▶ [INFORMATION]
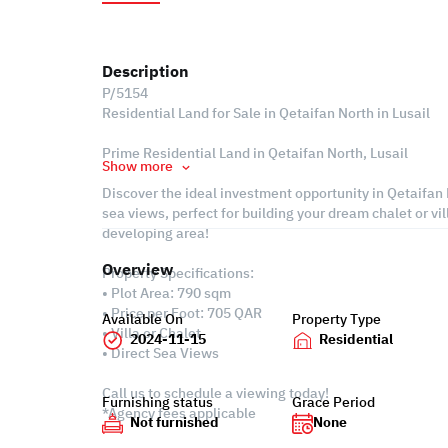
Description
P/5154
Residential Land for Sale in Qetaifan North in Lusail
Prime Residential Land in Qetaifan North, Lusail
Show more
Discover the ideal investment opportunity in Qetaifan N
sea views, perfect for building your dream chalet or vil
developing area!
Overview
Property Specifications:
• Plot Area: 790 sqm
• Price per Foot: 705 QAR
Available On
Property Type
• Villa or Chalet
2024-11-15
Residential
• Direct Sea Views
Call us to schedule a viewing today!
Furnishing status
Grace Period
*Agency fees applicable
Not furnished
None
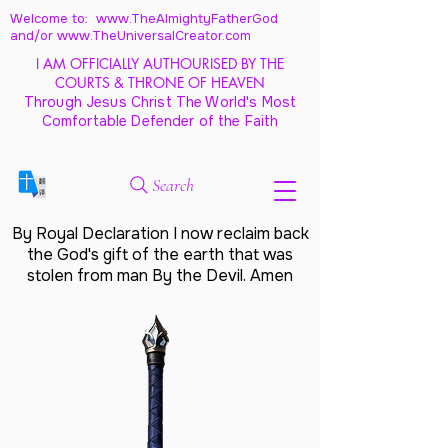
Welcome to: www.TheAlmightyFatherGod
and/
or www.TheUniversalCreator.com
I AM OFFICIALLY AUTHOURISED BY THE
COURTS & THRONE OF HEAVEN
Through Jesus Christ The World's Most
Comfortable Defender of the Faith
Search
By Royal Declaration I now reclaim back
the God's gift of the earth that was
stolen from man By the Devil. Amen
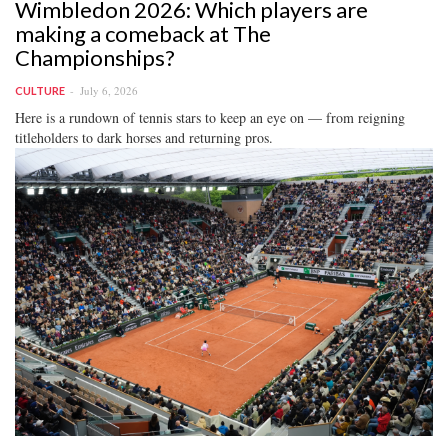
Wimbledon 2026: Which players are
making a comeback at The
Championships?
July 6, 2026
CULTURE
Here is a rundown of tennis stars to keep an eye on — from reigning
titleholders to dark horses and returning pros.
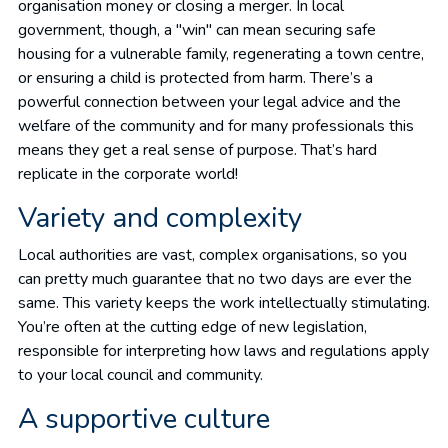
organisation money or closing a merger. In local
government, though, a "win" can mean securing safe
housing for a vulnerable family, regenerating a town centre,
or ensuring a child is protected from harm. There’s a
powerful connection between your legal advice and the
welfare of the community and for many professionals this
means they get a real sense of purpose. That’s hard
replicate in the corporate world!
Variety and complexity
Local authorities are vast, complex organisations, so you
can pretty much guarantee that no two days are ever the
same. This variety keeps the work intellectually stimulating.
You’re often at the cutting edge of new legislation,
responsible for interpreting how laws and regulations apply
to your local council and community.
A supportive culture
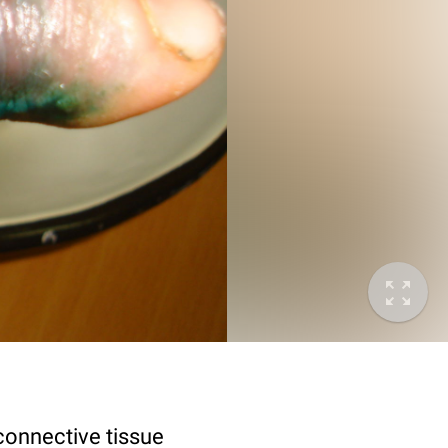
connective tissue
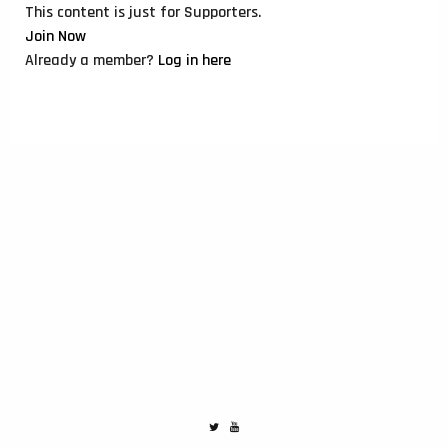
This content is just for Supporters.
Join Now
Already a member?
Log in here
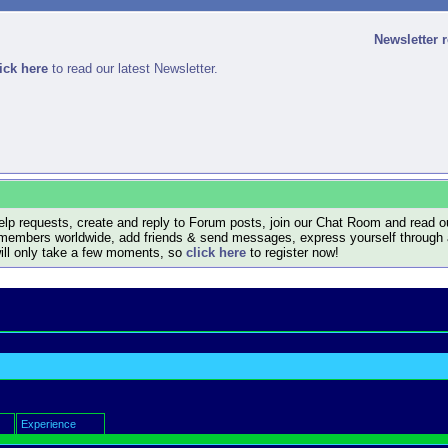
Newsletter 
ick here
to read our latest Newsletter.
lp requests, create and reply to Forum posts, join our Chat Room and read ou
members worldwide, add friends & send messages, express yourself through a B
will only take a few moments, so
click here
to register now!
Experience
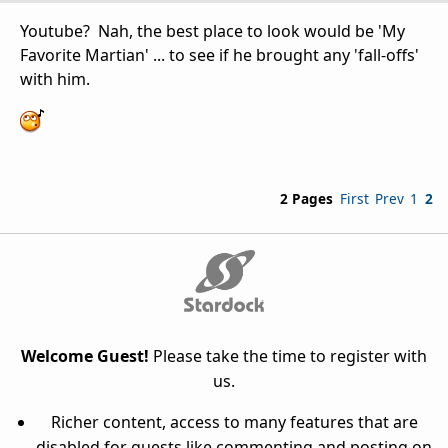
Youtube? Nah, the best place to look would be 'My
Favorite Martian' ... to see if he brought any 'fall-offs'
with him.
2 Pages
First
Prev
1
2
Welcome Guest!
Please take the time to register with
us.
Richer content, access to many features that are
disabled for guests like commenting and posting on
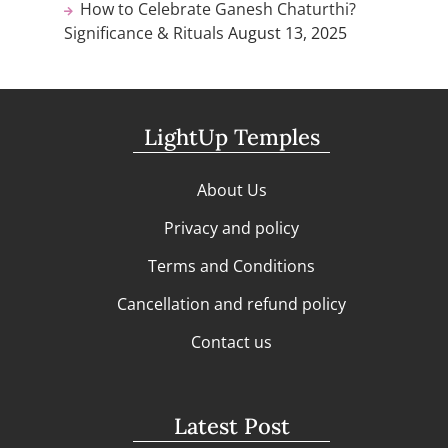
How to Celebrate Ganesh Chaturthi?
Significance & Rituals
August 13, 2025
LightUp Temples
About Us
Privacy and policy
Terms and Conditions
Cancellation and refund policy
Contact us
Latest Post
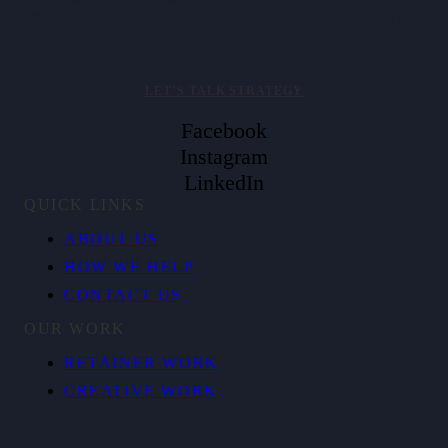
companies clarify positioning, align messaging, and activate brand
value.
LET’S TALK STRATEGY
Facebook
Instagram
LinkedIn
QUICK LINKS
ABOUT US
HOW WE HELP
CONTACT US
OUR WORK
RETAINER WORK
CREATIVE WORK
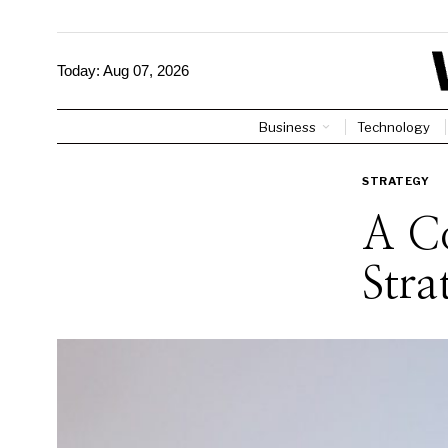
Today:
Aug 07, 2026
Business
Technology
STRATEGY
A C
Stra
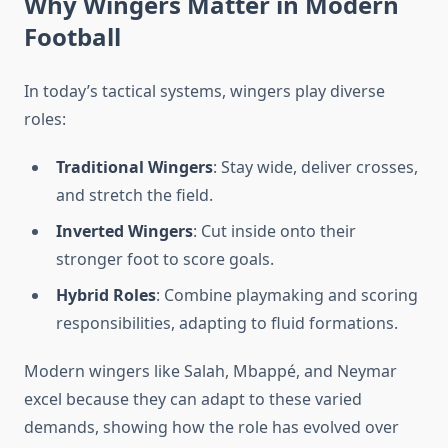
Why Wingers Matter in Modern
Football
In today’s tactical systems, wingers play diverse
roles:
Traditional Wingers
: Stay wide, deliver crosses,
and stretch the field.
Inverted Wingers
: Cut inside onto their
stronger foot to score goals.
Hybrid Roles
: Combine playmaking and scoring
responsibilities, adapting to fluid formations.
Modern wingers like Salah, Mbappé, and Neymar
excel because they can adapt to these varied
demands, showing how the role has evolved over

▶ [ACTIVITY] Any picture found in the records stays out, while everything else is copied exactly.

▶ [ANSWER TO THE EXERCISE]
Description
P/5154
Residential Land for Sale in Qetaifan North in Lusail
Prime Residential Land in Qetaifan North, Lusail
Show more
Discover the ideal investment opportunity in Qetaifan N
sea views, perfect for building your dream chalet or vil
developing area!
Overview
Property Specifications:
• Plot Area: 790 sqm
• Price per Foot: 705 QAR
Available On
Property Type
• Villa or Chalet
2024-11-15
Residential
• Direct Sea Views
Call us to schedule a viewing today!
Furnishing status
Grace Period
*Agency fees applicable
Not furnished
None
Welcome to: www.TheAlmightyFatherGod
and/
or www.TheUniversalCreator.com
I AM OFFICIALLY AUTHOURISED BY THE
COURTS & THRONE OF HEAVEN
Through Jesus Christ The World's Most
Comfortable Defender of the Faith
Search
By Royal Declaration I now reclaim back
the God's gift of the earth that was
stolen from man By the Devil. Amen
Wimbledon 2026: Which players are
making a comeback at The
Championships?
July 6, 2026
CULTURE
Here is a rundown of tennis stars to keep an eye on — from reigning
titleholders to dark horses and returning pros.
organisation money or closing a merger. In local
government, though, a "win" can mean securing safe
housing for a vulnerable family, regenerating a town centre,
or ensuring a child is protected from harm. There’s a
powerful connection between your legal advice and the
welfare of the community and for many professionals this
means they get a real sense of purpose. That’s hard
replicate in the corporate world!
Variety and complexity
Local authorities are vast, complex organisations, so you
can pretty much guarantee that no two days are ever the
same. This variety keeps the work intellectually stimulating.
You’re often at the cutting edge of new legislation,
responsible for interpreting how laws and regulations apply
to your local council and community.
A supportive culture
connective tissue
This content is just for Supporters.
Join Now
Already a member?
Log in here
Newsletter 
ick here
to read our latest Newsletter.
lp requests, create and reply to Forum posts, join our Chat Room and read ou
members worldwide, add friends & send messages, express yourself through a B
will only take a few moments, so
click here
to register now!
Experience
Youtube? Nah, the best place to look would be 'My
Favorite Martian' ... to see if he brought any 'fall-offs'
with him.
2 Pages
First
Prev
1
2
Welcome Guest!
Please take the time to register with
us.
Richer content, access to many features that are
disabled for guests like commenting and posting on
How to Celebrate Ganesh Chaturthi?
Significance & Rituals
August 13, 2025
LightUp Temples
About Us
Privacy and policy
Terms and Conditions
Cancellation and refund policy
Contact us
Latest Post
companies clarify positioning, align messaging, and activate brand
value.
LET’S TALK STRATEGY
Facebook
Instagram
LinkedIn
QUICK LINKS
ABOUT US
HOW WE HELP
CONTACT US
OUR WORK
RETAINER WORK
CREATIVE WORK
Today:
Aug 07, 2026
Business
Technology
STRATEGY
A C
Stra
Why Wingers Matter in Modern
Football
In today’s tactical systems, wingers play diverse
roles:
Traditional Wingers
: Stay wide, deliver crosses,
and stretch the field.
Inverted Wingers
: Cut inside onto their
stronger foot to score goals.
Hybrid Roles
: Combine playmaking and scoring
responsibilities, adapting to fluid formations.
Modern wingers like Salah, Mbappé, and Neymar
excel because they can adapt to these varied
demands, showing how the role has evolved over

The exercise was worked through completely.